[[ DATA RECORDS open ]]

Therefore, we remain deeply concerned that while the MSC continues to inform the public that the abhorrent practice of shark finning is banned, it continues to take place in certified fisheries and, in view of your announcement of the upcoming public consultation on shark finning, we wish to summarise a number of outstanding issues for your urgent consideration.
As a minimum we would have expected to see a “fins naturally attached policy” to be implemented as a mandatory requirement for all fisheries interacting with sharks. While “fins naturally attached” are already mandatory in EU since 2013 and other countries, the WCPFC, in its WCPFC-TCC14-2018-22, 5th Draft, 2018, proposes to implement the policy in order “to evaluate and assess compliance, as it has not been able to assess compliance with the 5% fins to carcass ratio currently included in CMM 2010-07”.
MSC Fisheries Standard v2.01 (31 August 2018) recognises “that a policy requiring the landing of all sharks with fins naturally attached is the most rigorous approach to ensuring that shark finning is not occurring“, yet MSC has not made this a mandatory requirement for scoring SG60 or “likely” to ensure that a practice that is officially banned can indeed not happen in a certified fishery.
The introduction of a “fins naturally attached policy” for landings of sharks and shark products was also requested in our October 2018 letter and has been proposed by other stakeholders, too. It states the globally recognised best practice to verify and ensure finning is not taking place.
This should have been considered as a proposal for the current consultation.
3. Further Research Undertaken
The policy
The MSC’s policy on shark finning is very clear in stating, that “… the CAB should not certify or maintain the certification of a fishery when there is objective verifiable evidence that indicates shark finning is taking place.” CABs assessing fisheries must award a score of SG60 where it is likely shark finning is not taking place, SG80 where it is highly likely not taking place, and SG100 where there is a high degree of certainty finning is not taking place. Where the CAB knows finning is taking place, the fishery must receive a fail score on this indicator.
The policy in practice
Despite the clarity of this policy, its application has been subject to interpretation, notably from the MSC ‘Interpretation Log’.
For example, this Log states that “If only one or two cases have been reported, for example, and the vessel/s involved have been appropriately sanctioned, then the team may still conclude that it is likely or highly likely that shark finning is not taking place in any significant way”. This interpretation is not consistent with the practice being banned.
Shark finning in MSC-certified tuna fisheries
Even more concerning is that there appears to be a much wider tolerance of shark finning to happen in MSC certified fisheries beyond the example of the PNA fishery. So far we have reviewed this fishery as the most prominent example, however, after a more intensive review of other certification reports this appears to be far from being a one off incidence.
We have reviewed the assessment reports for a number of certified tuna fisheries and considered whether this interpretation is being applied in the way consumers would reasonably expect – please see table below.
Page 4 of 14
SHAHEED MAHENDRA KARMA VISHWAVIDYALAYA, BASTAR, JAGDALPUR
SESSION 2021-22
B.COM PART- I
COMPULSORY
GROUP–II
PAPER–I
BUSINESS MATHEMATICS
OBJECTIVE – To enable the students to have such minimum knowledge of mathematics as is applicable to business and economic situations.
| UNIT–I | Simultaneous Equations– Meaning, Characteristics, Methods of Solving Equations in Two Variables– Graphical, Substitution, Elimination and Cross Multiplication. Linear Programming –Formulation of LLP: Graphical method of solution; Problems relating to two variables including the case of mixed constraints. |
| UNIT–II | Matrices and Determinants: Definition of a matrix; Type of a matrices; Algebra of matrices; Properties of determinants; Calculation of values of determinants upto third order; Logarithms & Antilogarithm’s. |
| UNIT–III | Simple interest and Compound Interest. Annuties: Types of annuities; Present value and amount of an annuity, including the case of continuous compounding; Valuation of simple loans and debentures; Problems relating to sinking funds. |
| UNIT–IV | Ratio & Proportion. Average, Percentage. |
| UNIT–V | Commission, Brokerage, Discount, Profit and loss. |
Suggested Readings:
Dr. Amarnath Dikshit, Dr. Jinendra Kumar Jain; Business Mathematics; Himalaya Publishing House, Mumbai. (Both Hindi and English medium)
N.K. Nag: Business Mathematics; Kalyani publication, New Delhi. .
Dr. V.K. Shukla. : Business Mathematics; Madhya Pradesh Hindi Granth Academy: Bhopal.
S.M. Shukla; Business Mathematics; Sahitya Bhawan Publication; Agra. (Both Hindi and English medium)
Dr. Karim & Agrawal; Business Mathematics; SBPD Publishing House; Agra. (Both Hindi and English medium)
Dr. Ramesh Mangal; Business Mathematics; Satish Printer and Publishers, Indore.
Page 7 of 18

[[ DATA RECORDS closed ]]

:: YOUR OBJECTIVE ::
Output each record precisely as given.

:: TASK RESPONSE ::
Therefore, we remain deeply concerned that while the MSC continues to inform the public that the abhorrent practice of shark finning is banned, it continues to take place in certified fisheries and, in view of your announcement of the upcoming public consultation on shark finning, we wish to summarise a number of outstanding issues for your urgent consideration.
As a minimum we would have expected to see a “fins naturally attached policy” to be implemented as a mandatory requirement for all fisheries interacting with sharks. While “fins naturally attached” are already mandatory in EU since 2013 and other countries, the WCPFC, in its WCPFC-TCC14-2018-22, 5th Draft, 2018, proposes to implement the policy in order “to evaluate and assess compliance, as it has not been able to assess compliance with the 5% fins to carcass ratio currently included in CMM 2010-07”.
MSC Fisheries Standard v2.01 (31 August 2018) recognises “that a policy requiring the landing of all sharks with fins naturally attached is the most rigorous approach to ensuring that shark finning is not occurring“, yet MSC has not made this a mandatory requirement for scoring SG60 or “likely” to ensure that a practice that is officially banned can indeed not happen in a certified fishery.
The introduction of a “fins naturally attached policy” for landings of sharks and shark products was also requested in our October 2018 letter and has been proposed by other stakeholders, too. It states the globally recognised best practice to verify and ensure finning is not taking place.
This should have been considered as a proposal for the current consultation.
3. Further Research Undertaken
The policy
The MSC’s policy on shark finning is very clear in stating, that “… the CAB should not certify or maintain the certification of a fishery when there is objective verifiable evidence that indicates shark finning is taking place.” CABs assessing fisheries must award a score of SG60 where it is likely shark finning is not taking place, SG80 where it is highly likely not taking place, and SG100 where there is a high degree of certainty finning is not taking place. Where the CAB knows finning is taking place, the fishery must receive a fail score on this indicator.
The policy in practice
Despite the clarity of this policy, its application has been subject to interpretation, notably from the MSC ‘Interpretation Log’.
For example, this Log states that “If only one or two cases have been reported, for example, and the vessel/s involved have been appropriately sanctioned, then the team may still conclude that it is likely or highly likely that shark finning is not taking place in any significant way”. This interpretation is not consistent with the practice being banned.
Shark finning in MSC-certified tuna fisheries
Even more concerning is that there appears to be a much wider tolerance of shark finning to happen in MSC certified fisheries beyond the example of the PNA fishery. So far we have reviewed this fishery as the most prominent example, however, after a more intensive review of other certification reports this appears to be far from being a one off incidence.
We have reviewed the assessment reports for a number of certified tuna fisheries and considered whether this interpretation is being applied in the way consumers would reasonably expect – please see table below.
Page 4 of 14
SHAHEED MAHENDRA KARMA VISHWAVIDYALAYA, BASTAR, JAGDALPUR
SESSION 2021-22
B.COM PART- I
COMPULSORY
GROUP–II
PAPER–I
BUSINESS MATHEMATICS
OBJECTIVE – To enable the students to have such minimum knowledge of mathematics as is applicable to business and economic situations.
| UNIT–I | Simultaneous Equations– Meaning, Characteristics, Methods of Solving Equations in Two Variables– Graphical, Substitution, Elimination and Cross Multiplication. Linear Programming –Formulation of LLP: Graphical method of solution; Problems relating to two variables including the case of mixed constraints. |
| UNIT–II | Matrices and Determinants: Definition of a matrix; Type of a matrices; Algebra of matrices; Properties of determinants; Calculation of values of determinants upto third order; Logarithms & Antilogarithm’s. |
| UNIT–III | Simple interest and Compound Interest. Annuties: Types of annuities; Present value and amount of an annuity, including the case of continuous compounding; Valuation of simple loans and debentures; Problems relating to sinking funds. |
| UNIT–IV | Ratio & Proportion. Average, Percentage. |
| UNIT–V | Commission, Brokerage, Discount, Profit and loss. |
Suggested Readings:
Dr. Amarnath Dikshit, Dr. Jinendra Kumar Jain; Business Mathematics; Himalaya Publishing House, Mumbai. (Both Hindi and English medium)
N.K. Nag: Business Mathematics; Kalyani publication, New Delhi. .
Dr. V.K. Shukla. : Business Mathematics; Madhya Pradesh Hindi Granth Academy: Bhopal.
S.M. Shukla; Business Mathematics; Sahitya Bhawan Publication; Agra. (Both Hindi and English medium)
Dr. Karim & Agrawal; Business Mathematics; SBPD Publishing House; Agra. (Both Hindi and English medium)
Dr. Ramesh Mangal; Business Mathematics; Satish Printer and Publishers, Indore.
Page 7 of 18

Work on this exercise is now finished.